BEGIN Source data
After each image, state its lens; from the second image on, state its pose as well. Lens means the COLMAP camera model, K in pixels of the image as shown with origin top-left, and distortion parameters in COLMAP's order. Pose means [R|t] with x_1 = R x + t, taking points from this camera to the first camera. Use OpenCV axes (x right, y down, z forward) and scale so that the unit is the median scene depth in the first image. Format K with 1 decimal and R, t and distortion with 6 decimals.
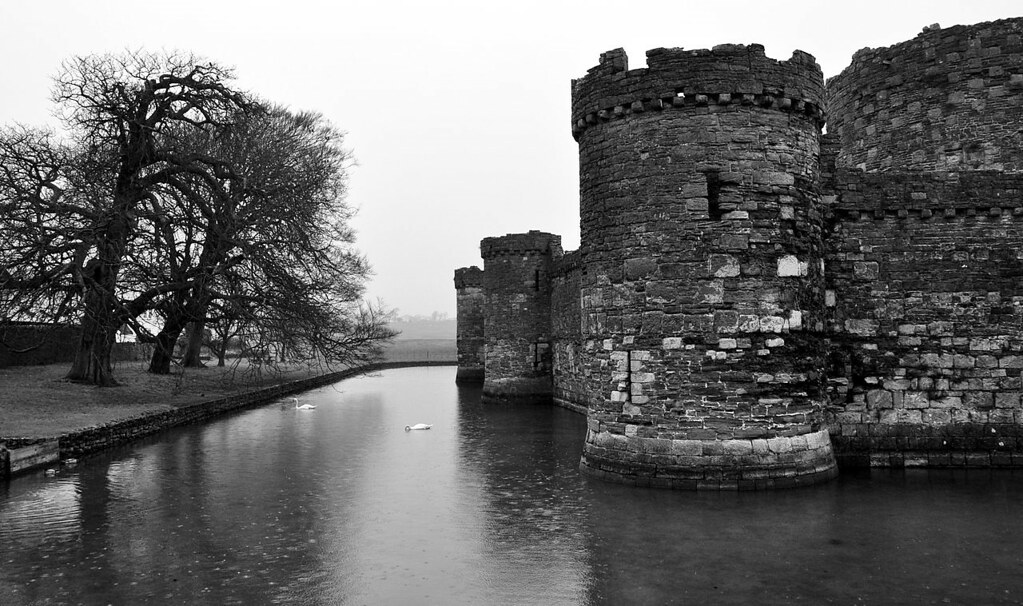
lens RADIAL K [[696.3, 0, 511.5], [0, 696.3, 303.0], [0, 0, 1]] dist [-0.046071, -0.004018]
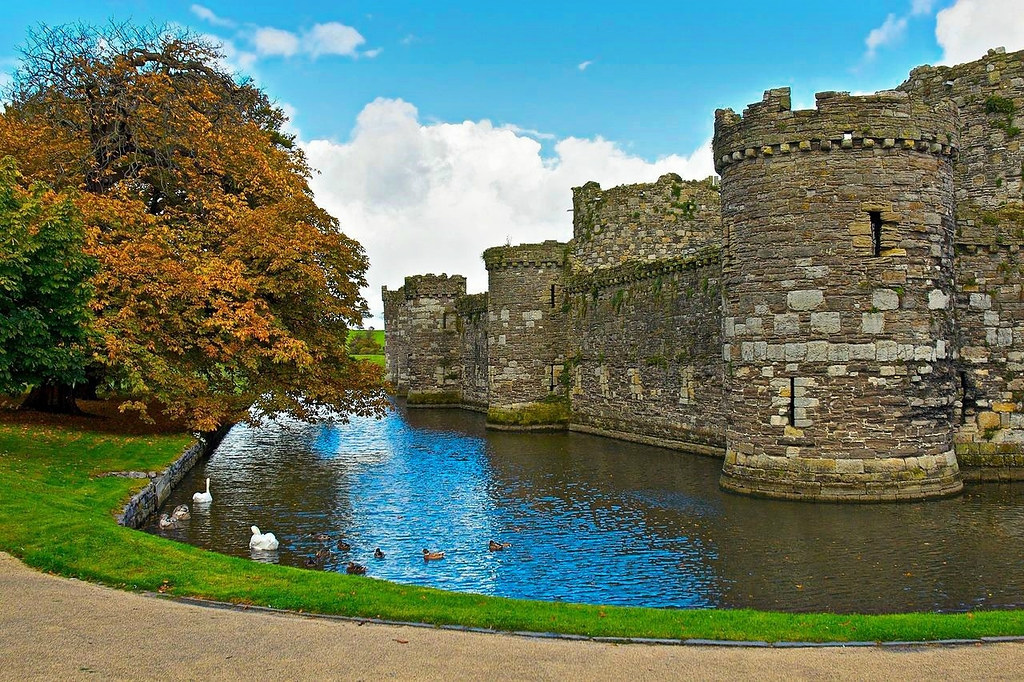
lens RADIAL K [[835.7, 0, 519.4], [0, 835.7, 351.9], [0, 0, 1]] dist [-0.049034, 0.009570]
pose [[0.990132, -0.001449, 0.140133, -0.427781], [-0.005236, 0.998866, 0.047325, -0.028801], [-0.140043, -0.047592, 0.989001, -0.198829]]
END Source data
Write out the data again word for word, minus any images.

## Answer to this problem
After each image, state its lens; from the second image on, state its pose as well. Lens means the COLMAP camera model, K in pixels of the image as shown with origin top-left, and distortion parameters in COLMAP's order. Pose means [R|t] with x_1 = R x + t, taking points from this camera to the first camera. Use OpenCV axes (x right, y down, z forward) and scale so that the unit is the median scene depth in the first image. Format K with 1 decimal and R, t and distortion with 6 decimals.
lens RADIAL K [[696.3, 0, 511.5], [0, 696.3, 303.0], [0, 0, 1]] dist [-0.046071, -0.004018]
lens RADIAL K [[835.7, 0, 519.4], [0, 835.7, 351.9], [0, 0, 1]] dist [-0.049034, 0.009570]
pose [[0.990132, -0.001449, 0.140133, -0.427781], [-0.005236, 0.998866, 0.047325, -0.028801], [-0.140043, -0.047592, 0.989001, -0.198829]]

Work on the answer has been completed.